Sanddorn

Wissenschaftlicher Name: Hippophae rhamnoides

Familie: Ölweidengewächse Elaeagnaceae

Merkmale

Der Sanddorn ist ein sommergrüner Strauch mit 2 bis 5 Metern Wuchshöhe. Er trägt spitze Dornen, die Blätter sind schmal mit graugrüner Oberseite und filzig-weißer Unterseite.

Die Blüten erscheinen vor dem Laubaustrieb. Der Sanddorn ist zweihäusig. D.h., weibliche und männliche Blüten kommen auf getrennten Pflanzen vor. Die Pollen werden hauptsächlich durch den Wind verteilt.
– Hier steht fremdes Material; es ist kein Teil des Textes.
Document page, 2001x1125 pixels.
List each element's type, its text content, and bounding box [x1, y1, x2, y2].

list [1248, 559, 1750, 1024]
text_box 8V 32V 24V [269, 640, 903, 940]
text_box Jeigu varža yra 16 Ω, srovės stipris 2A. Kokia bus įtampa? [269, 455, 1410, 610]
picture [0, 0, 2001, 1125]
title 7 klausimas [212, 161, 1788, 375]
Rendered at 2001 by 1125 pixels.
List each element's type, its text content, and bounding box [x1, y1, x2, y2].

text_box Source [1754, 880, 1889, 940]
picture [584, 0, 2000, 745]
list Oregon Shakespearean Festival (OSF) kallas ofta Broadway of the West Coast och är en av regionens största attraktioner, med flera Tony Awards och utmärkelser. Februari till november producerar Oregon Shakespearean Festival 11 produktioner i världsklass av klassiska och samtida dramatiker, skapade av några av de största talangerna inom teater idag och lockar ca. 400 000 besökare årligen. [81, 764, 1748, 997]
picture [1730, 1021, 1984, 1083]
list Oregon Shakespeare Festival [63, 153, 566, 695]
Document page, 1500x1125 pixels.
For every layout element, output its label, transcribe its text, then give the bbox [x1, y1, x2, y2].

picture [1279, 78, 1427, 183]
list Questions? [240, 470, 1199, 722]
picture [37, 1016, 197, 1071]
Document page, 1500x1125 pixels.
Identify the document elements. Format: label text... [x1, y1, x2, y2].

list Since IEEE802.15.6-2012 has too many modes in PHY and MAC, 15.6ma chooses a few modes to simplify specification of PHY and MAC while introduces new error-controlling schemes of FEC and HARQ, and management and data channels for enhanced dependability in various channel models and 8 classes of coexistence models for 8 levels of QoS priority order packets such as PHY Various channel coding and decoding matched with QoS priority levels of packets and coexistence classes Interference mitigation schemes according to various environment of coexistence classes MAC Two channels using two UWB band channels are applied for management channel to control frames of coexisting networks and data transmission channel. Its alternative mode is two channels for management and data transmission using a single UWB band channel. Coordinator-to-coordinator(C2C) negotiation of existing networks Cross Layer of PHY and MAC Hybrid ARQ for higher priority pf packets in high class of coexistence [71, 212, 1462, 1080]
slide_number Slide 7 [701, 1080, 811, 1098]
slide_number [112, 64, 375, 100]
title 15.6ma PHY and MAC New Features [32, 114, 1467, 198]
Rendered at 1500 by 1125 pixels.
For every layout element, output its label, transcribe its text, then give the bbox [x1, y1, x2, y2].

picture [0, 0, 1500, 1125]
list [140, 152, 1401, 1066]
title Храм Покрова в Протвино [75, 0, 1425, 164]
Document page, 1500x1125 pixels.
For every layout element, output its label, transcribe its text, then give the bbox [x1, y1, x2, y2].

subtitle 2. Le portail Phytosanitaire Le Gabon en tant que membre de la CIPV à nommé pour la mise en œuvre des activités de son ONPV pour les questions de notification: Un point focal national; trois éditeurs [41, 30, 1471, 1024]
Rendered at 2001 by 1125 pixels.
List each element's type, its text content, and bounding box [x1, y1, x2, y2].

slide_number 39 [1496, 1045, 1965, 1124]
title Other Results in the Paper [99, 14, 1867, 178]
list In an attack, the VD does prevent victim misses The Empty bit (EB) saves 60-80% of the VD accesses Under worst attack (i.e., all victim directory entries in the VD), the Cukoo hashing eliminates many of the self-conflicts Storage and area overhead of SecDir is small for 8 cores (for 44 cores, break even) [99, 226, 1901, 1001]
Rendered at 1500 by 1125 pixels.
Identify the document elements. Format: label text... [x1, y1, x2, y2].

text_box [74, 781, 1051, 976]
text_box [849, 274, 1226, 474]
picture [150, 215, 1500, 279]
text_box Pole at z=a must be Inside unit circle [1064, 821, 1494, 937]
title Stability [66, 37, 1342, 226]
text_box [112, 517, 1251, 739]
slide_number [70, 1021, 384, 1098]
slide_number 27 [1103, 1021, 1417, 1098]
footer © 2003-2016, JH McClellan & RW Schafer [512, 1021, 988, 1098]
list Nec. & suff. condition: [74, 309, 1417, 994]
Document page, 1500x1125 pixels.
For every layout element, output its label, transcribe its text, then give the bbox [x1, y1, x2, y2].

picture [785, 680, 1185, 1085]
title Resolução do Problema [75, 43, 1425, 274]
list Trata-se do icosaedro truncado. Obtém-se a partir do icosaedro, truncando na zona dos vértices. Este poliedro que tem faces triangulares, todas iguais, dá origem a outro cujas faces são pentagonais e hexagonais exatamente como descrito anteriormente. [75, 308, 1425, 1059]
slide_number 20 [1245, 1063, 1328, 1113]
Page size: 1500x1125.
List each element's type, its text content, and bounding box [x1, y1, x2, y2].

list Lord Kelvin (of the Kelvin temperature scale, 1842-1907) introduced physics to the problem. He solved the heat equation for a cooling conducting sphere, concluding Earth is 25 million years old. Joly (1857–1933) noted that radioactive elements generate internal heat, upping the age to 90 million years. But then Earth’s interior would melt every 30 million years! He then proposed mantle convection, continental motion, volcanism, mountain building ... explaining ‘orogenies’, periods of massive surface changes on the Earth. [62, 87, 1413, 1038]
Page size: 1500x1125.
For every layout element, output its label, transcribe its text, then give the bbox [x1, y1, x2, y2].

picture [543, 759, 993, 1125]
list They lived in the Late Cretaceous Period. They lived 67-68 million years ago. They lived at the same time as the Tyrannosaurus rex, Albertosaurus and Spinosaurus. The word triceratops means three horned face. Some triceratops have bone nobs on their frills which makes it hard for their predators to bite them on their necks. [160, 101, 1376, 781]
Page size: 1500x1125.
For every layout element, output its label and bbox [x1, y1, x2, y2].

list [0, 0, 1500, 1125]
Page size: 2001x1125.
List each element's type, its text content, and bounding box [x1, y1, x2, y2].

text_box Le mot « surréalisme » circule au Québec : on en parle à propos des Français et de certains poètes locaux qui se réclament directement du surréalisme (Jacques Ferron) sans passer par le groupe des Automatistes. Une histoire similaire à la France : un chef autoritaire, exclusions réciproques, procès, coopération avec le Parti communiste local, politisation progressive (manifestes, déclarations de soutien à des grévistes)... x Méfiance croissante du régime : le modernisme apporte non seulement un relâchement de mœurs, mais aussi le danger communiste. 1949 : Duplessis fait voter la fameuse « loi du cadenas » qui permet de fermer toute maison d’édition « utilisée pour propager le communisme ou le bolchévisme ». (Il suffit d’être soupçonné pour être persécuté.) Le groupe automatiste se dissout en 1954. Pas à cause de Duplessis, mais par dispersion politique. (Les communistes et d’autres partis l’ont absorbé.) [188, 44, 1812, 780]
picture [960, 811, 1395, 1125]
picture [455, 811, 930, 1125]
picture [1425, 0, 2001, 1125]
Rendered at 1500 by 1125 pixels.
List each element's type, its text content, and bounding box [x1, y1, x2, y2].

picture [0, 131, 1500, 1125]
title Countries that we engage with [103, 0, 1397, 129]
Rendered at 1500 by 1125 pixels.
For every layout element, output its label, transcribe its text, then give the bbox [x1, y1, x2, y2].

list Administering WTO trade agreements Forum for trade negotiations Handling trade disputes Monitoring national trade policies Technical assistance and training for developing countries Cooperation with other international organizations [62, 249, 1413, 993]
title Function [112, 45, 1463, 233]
Die Blütezeit ist von April bis Mai, die Fruchtreife ab August.

Hoher Vitamin-C-Gehalt

Die Früchte sind orangerot und meist sehr zahlreich. Sie haben einen hohen Gehalt  an Vitamin-C, deutlich höher als bei Zitrusfrüchten. Die Früchte werden typischerweise nicht unverarbeitet konsumiert, finden aber Verwendung in Säften, Marmeladen, Gelees, Tees, aber auch in Fruchtweinen und Likören. Das Öl, welches aus den Kernen gewonnen wird, hilft bei entzündeter Haut und wird in Hautpflegemitteln verarbeitet.

Verbreitung

Der Sanddorn benötigt sonnige Standorte, die er in lichten Kiefernwäldern oder in Schotterfluren in Flussauen findet. In erster Linie besiedelt er in Europa aber die Dünen an Nord- und Ostseeküste. Durch sein weitverzweigtes Wurzelsystem, kann er selbst an steilen Uferabschnitten Halt finden.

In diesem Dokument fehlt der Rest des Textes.